Problem description
In the passage below on calcium and mitochondria, which antiporters move Ca²⁺ out of the mitochondria?

Text block

━━━━━━━━━━━━━━━━

Ca²⁺ controls the various cell functions by the initiation of ATP consumption (ion transport, movement, contraction, Ca²⁺ pumps) and by triggering ATP production via the activation of OXPHOS and the glycogen breakdown pathway [44]. The mitochondrial calcium uniporter (MCU) complex, which is made up of the calcium channel proteins MCU and MCU regulatory (MCUR) subunit (MCUb) as well as regulatory subunits such as essential MCUR (EMRE), MCUR, mitochondrial calcium uptake protein 1 (MICU1), and MICU2, is responsible for calcium entrance into mitochondria [45]. Ca²⁺ regulates various mitochondrial activities, from metabolism to cell death. Both the endoplasmic reticulum and the mitochondria contribute to calcium homeostasis which acts as the second messenger and is engaged in neuroplasticity and the release of neurotransmission. The inner membrane of mitochondria has Ca²⁺ uniporters for the influx of Ca²⁺, whereas H⁺/Ca²⁺ and Na⁺/Ca²⁺ are the antiporters for the efflux of Ca²⁺. On the other hand, the outer membrane of mitochondria is permeable to Ca²⁺ [46]. The citric acid cycle enzymes are activated when there is enough Ca²⁺ in the mitochondria. This helps make more ATP [47]. Both isocitrate dehydrogenase and oxoglutarate dehydrogenase are mitochondrial matrix enzymes that are also initiated by Ca²⁺. Additionally, PDH makes it easier for pyruvate to be converted into acetyl coenzyme A (acetyl-CoA), a crucial chemical involved in the Krebs cycle and another conversion into oxaloacetate. Moreover, relocation of Ca²⁺ from endoplasmic reticulum (ER) to mitochondria is essential to maintain cell energy and a decrease in transmission can lead to a decline in OXPHOS and energy crisis. High Ca²⁺ uptake into mitochondrion can increase the mitochondrial penetrability of transition pores while halting the formation of ATP [30]. The apoptosis system, mitochondrial swelling, and the release of cytochrome c can all be facilitated by increased mitochondrial membrane porousness for molecules less than 1,500 Daltons [1].

━━━━━━━━━━━━━━━━

Dataset content
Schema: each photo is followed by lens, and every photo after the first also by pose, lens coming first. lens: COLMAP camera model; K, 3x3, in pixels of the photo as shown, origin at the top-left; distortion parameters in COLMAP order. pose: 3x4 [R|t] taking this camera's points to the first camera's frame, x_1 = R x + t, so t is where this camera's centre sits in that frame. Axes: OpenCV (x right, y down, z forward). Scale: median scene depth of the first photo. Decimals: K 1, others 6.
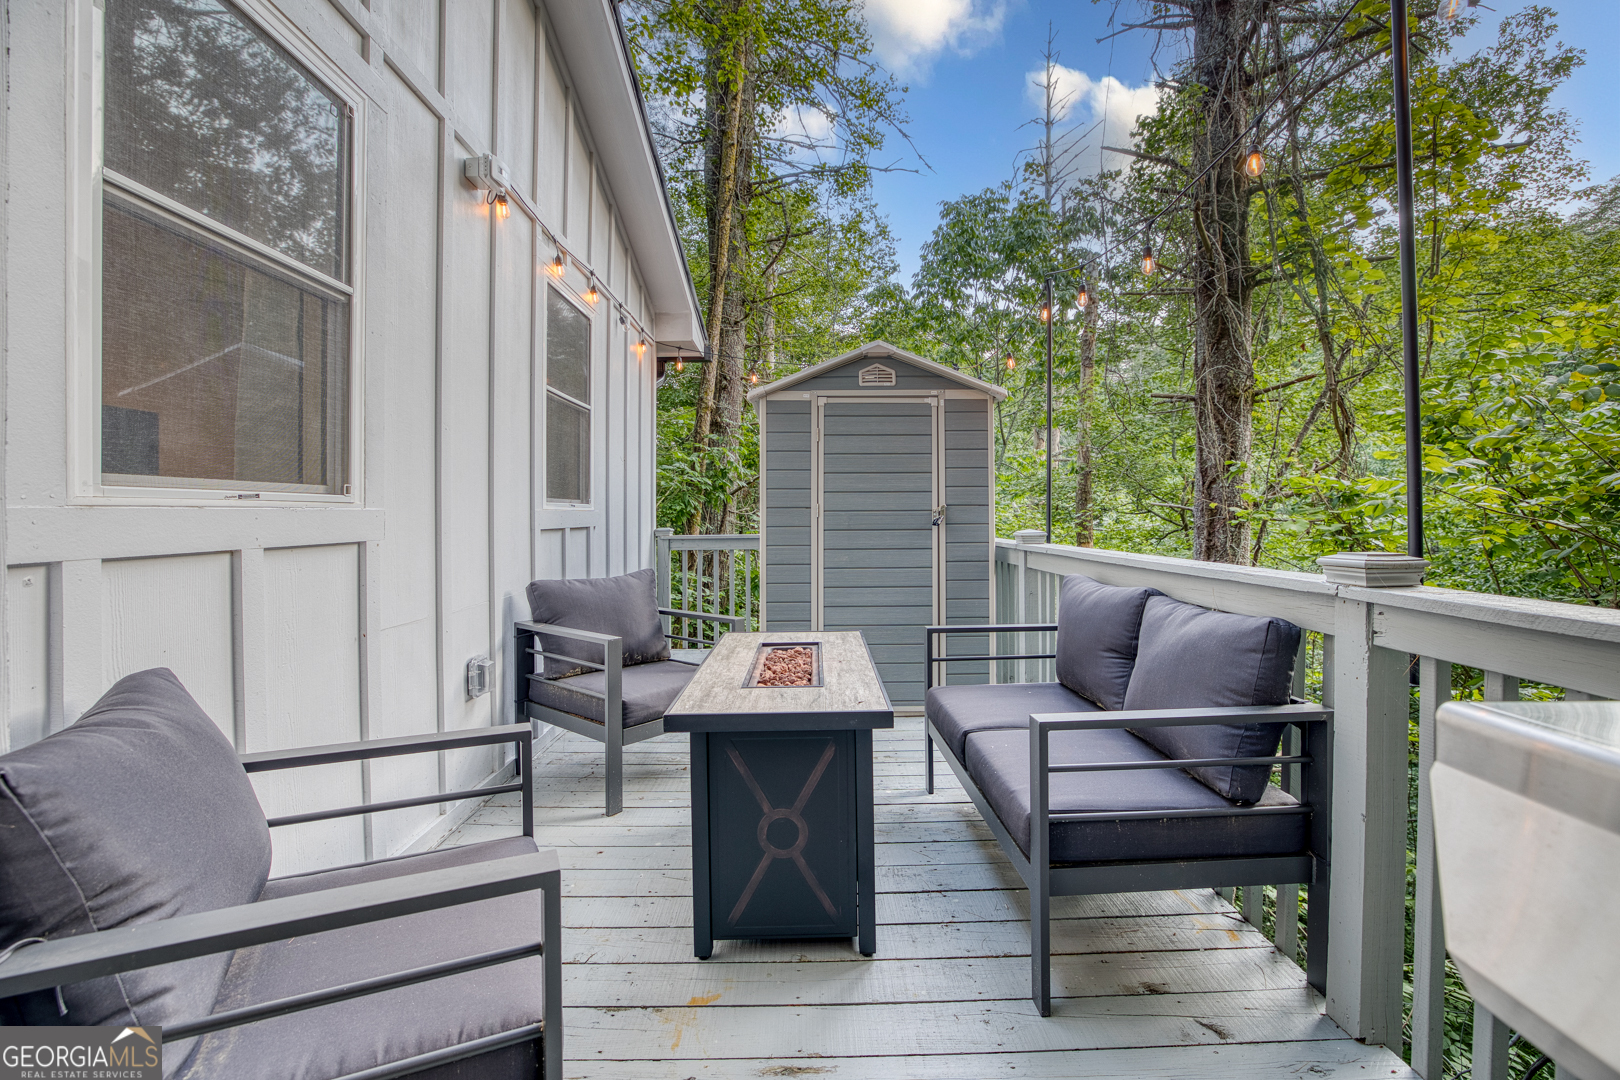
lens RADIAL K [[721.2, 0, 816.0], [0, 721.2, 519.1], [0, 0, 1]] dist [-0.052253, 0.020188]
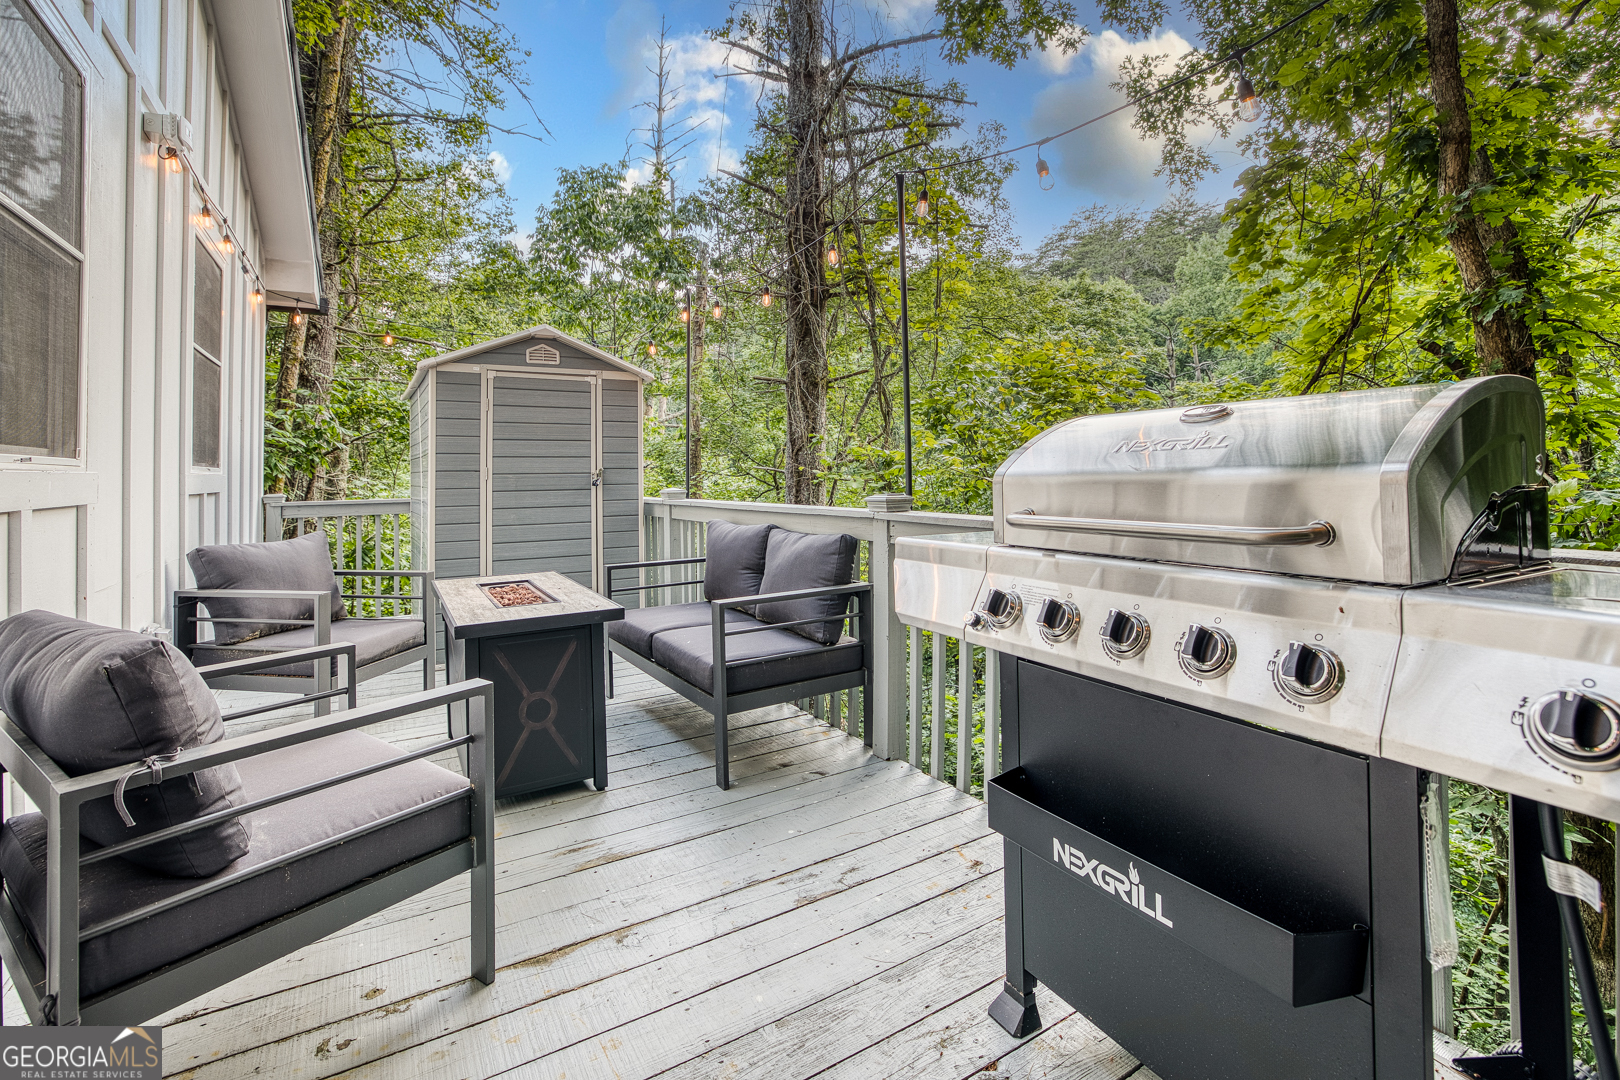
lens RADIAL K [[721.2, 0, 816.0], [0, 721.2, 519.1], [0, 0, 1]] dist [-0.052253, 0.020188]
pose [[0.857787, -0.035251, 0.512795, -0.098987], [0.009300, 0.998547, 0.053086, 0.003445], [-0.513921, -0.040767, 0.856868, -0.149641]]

━━━━━━━━━━━━━━━━

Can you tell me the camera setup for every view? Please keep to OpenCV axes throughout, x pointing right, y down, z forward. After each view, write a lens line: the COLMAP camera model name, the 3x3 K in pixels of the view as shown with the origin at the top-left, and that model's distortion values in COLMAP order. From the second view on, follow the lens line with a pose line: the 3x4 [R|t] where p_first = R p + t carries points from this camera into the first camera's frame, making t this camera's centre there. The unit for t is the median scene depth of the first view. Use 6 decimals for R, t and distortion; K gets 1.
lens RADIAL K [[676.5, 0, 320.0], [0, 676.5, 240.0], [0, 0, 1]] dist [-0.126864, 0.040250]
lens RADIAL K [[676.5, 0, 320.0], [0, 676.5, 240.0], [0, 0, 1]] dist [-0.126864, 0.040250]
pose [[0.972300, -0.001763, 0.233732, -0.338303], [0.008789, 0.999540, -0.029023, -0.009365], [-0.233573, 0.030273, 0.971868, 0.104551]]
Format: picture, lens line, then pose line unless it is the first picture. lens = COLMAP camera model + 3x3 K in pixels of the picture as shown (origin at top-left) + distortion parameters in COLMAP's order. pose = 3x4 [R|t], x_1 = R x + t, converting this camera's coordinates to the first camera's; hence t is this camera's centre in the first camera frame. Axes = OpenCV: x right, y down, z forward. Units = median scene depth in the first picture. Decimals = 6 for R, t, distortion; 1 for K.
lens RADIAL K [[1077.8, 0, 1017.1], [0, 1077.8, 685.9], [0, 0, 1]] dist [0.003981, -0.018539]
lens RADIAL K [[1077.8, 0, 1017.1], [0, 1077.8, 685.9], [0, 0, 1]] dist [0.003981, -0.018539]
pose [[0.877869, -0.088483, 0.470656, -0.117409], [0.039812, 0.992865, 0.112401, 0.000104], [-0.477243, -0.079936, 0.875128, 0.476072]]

━━━━━━━━━━━━━━━━

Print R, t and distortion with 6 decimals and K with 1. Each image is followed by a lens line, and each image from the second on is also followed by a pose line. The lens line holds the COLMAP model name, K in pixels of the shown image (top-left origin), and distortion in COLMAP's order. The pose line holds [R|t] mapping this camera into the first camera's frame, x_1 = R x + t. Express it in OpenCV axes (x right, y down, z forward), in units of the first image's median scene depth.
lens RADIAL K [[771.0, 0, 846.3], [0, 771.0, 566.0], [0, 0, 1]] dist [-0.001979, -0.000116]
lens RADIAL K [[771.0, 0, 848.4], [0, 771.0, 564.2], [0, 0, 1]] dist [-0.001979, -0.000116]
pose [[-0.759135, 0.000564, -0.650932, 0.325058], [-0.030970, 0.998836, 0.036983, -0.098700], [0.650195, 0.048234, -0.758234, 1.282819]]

━━━━━━━━━━━━━━━━

Task output
The H⁺/Ca²⁺ and Na⁺/Ca²⁺ antiporters.